Vice Chancellor Werner Kogler of the Greens has taken the same precautions, and Kurz's staff are also being tested, the spokesman said, adding that Kurz was not in quarantine for now. 

Czech Prime Minister Andrej Babis announced a state of emergency after a "rocket-like rise" of cases in the country. According to the EU agency ECDC, an average of 303.3 people per 100,000 were infected with the virus in the country in the past two weeks. Only Spain (319.3) had a higher rate of infection in that time. The country's borders will remain open, but no more than 10 people can gather indoors, 20 outdoors, and professional sports must take place behind closed doors. Germany has issued a travel warning for the country.

Italy after its COVID-19 wave

Italian football team Napoli will likely be handed a 3-0 loss after they failed to show for their scheduled Sunday match against defending Serie A champions Juventus. Napoli did not travel for the match as local health authorities ordered the team to quarantine after two players tested positive for the virus. Italian sports minister Vincenzo Spadafora said he would speak about the issue with heads of the Italian football federation and top league on Monday.

The UK began a new employment program on Monday to assist those who lost jobs due to the pandemic. The Department for Work and Pensions said the Job Entry Targeted Support (JETS) scheme has been supported by a 238 million pound ($308 million) investment. This could potentially replace a previous government subsidy scheme due to expire on October 31.

All schools will be closed in the Russian capital, Moscow, for 14 days starting Monday for vacation. Mayor Sergey Sobyanin said last week on his website that they would be closed on the advice of medical experts. He urged children to use the opportunity to preserve health. The mayor wrote, "vacation time is best spent at home or at the country house. And if you go out for a walk, then do it in the yard or nearest park."


Algeria will begin to ease restrictions after cases have fallen in the country. The government said that schools could reopen starting October 21 and universities on November 22. The country has already resumed public transportation, reopened some businesses, mosques and leisure areas.

Asia and Oceania

Malaysian Prime Minister Muhyiddin Yassin announced he would self-quarantine, after coming into contact with a Cabinet minister who tested positive for the coronavirus. The move comes as cases in the country have hit a record high. 

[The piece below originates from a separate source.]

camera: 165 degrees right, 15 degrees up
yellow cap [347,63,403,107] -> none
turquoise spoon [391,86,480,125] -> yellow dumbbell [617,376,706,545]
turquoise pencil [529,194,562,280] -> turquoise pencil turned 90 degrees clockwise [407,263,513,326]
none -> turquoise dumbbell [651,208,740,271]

Muhyiddin had chaired a meeting on October 3, where Religious Affairs Minister Zulkifli Mohamad Al-Bakri was in attendance. Al-Bakri confirmed on Monday that he became infected with COVID and has been hospitalized for treatment. 

New coronavirus clusters have sprung up in many Malaysian states recently, amid increased travel to 
eastern Sabah state, a hotspot zone, for a state election last month. New infections hit a record daily high of 432 on Monday, bringing the country's total to 12,813 with 137 deaths.  

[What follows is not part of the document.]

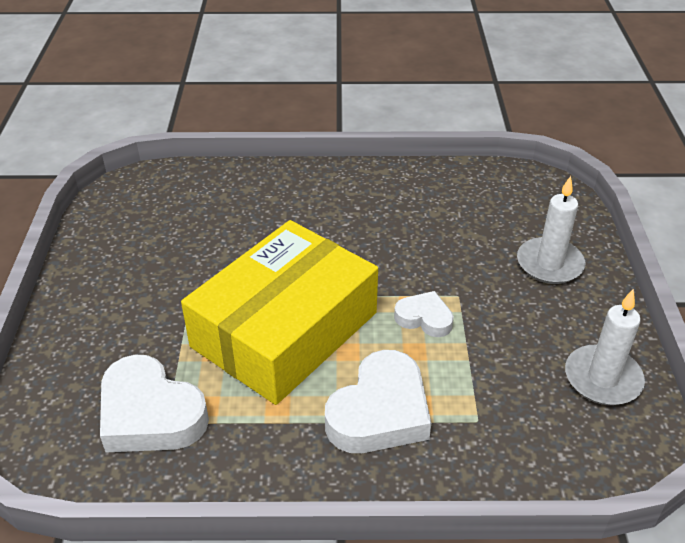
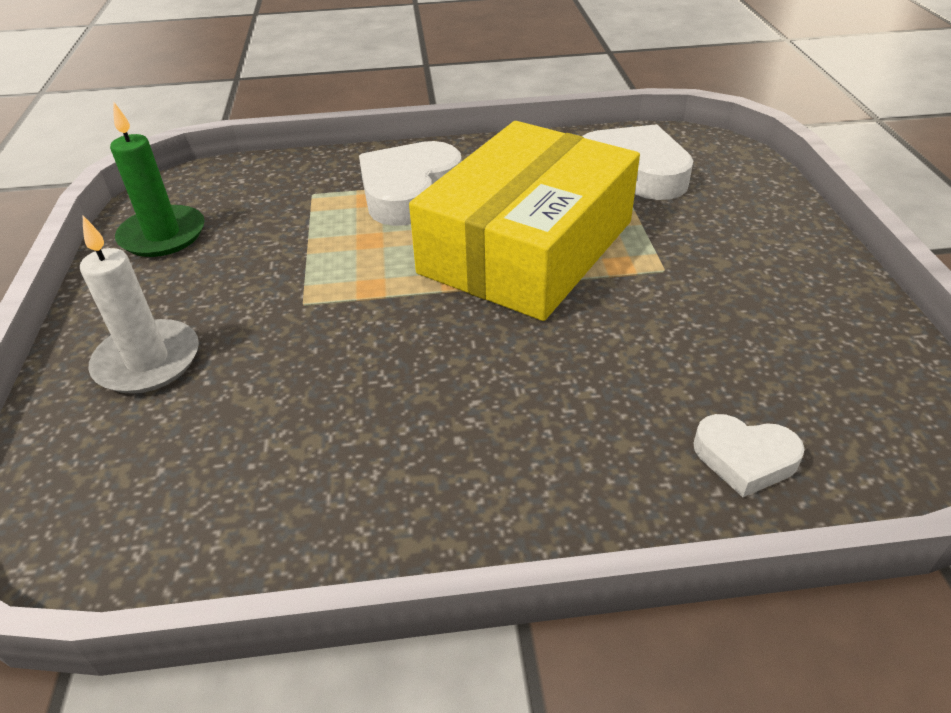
camera: 175 degrees right, 0 degrees up
white heart [394,291,454,337] -> white heart moved to [693,414,805,497]
white candle [565,289,645,405] -> green candle [110,101,205,257]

New Zealand Prime Minister Jacinda Ardern declared the country "beat the virus again" after a second wave of the illness was contained. New Zealanders saw more than 100 consecutive days without a community transmission from May to August. But a local cluster forced the country's largest city, Auckland, into lockdown for nearly three weeks. With no new cases in the city for 12 days, Ardern said the virus was under control and the city lockdown was lifted. New Zealand is now completely lockdown-free.

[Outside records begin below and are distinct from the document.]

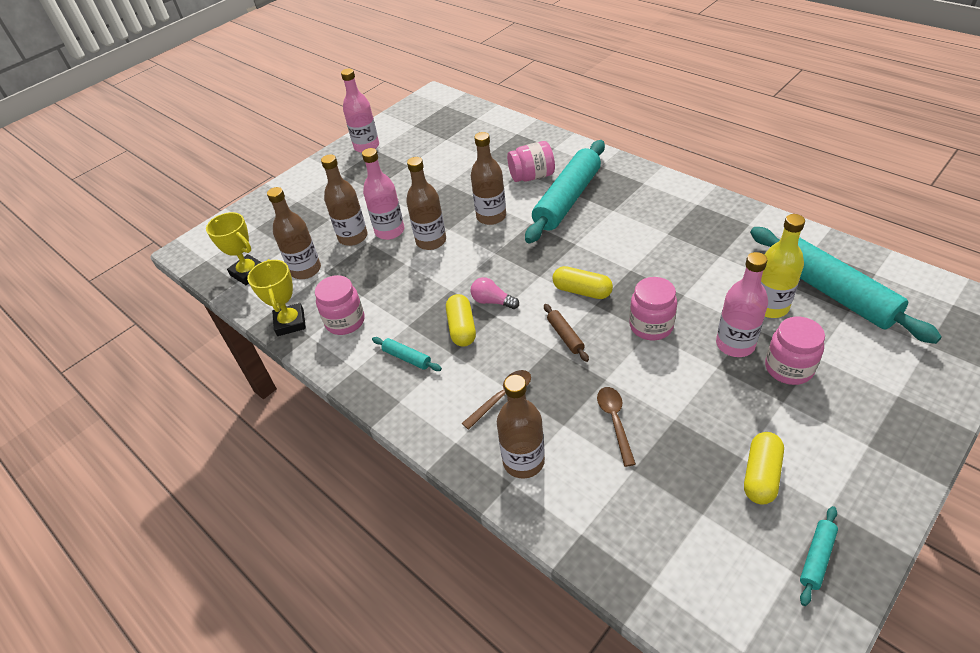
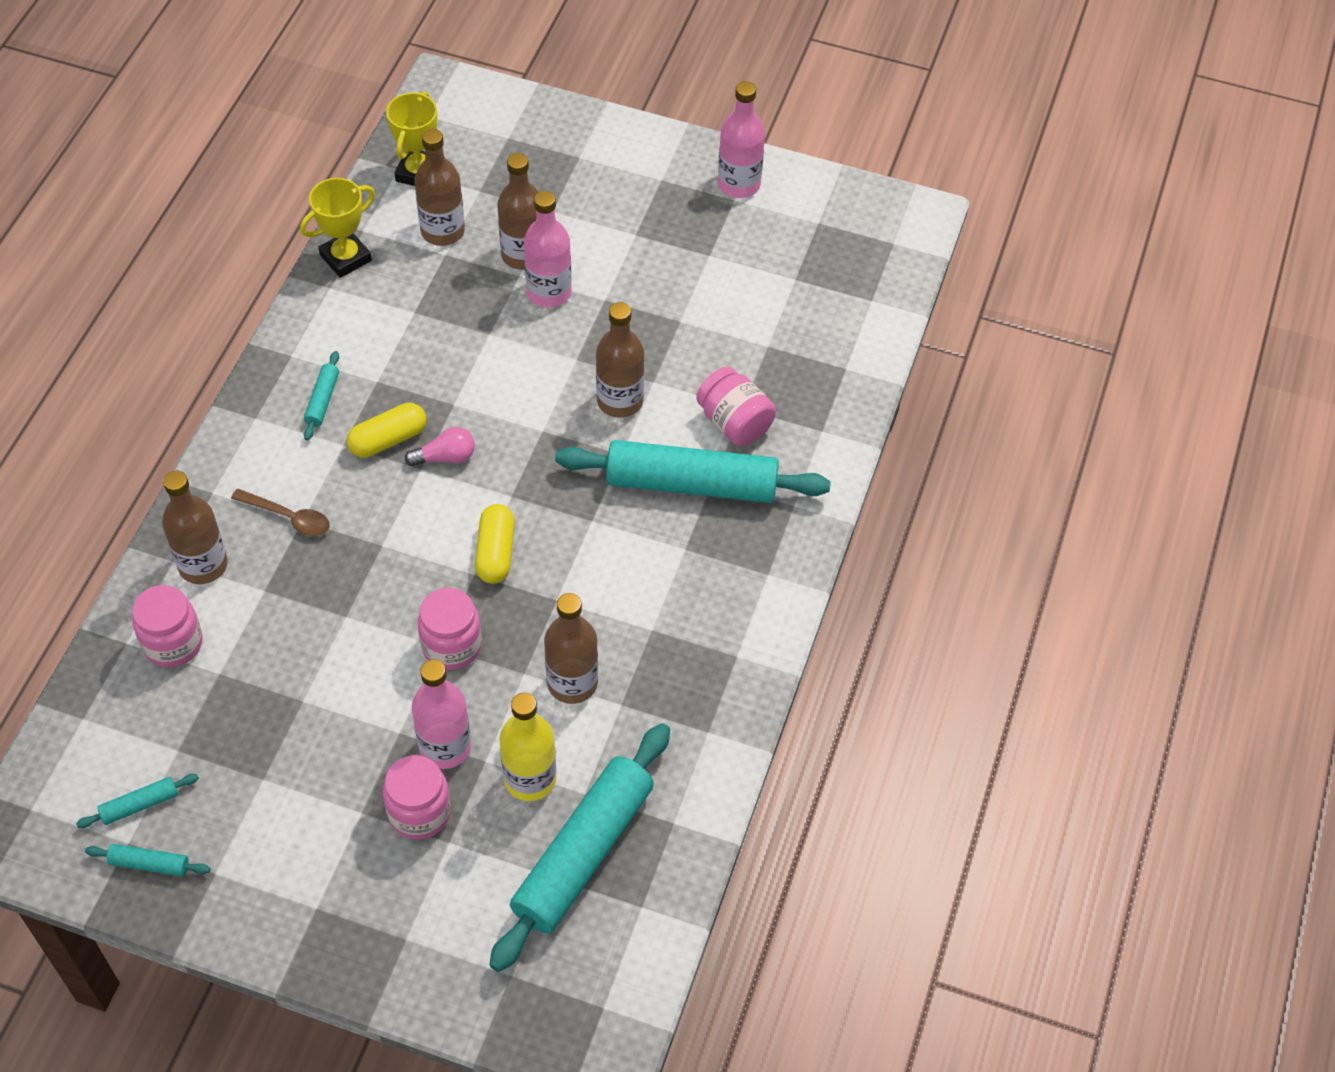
camera: 60 degrees right, 10 degrees up
pink jar [315,275,364,335] -> pink jar moved to [132,585,203,668]
brown bottle [406,157,446,250] -> brown bottle moved to [544,593,598,704]
pink light bulb [471,277,519,309] -> pink light bulb turned 75 degrees clockwise [405,427,475,466]
brown rolling pin [544,304,589,362] -> none
brown spoon [597,387,636,467] -> none
yellow capsule [744,432,784,505] -> none
none -> turquoise rolling pin [76,774,199,828]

The Australian state of Victoria, which was the center of the country's second wave of the pandemic, recorded no overnight deaths and just nine new infections. It is the first time since September 15 that Victoria has recorded no virus-related deaths. Some restrictions have been eased in recent weeks, but travel limits and nightly curfews are still in effect.


David Malpass, president of the World Bank, said the pandemic could cause a debt crisis in some countries. In an interview with the Handelsblatt business daily, he said investors should be ready to grant debt relief, which could also include debt cancellation. "It is evident that some countries are unable to repay the debt they have taken on. We must therefore also reduce the debt level," said Malpass.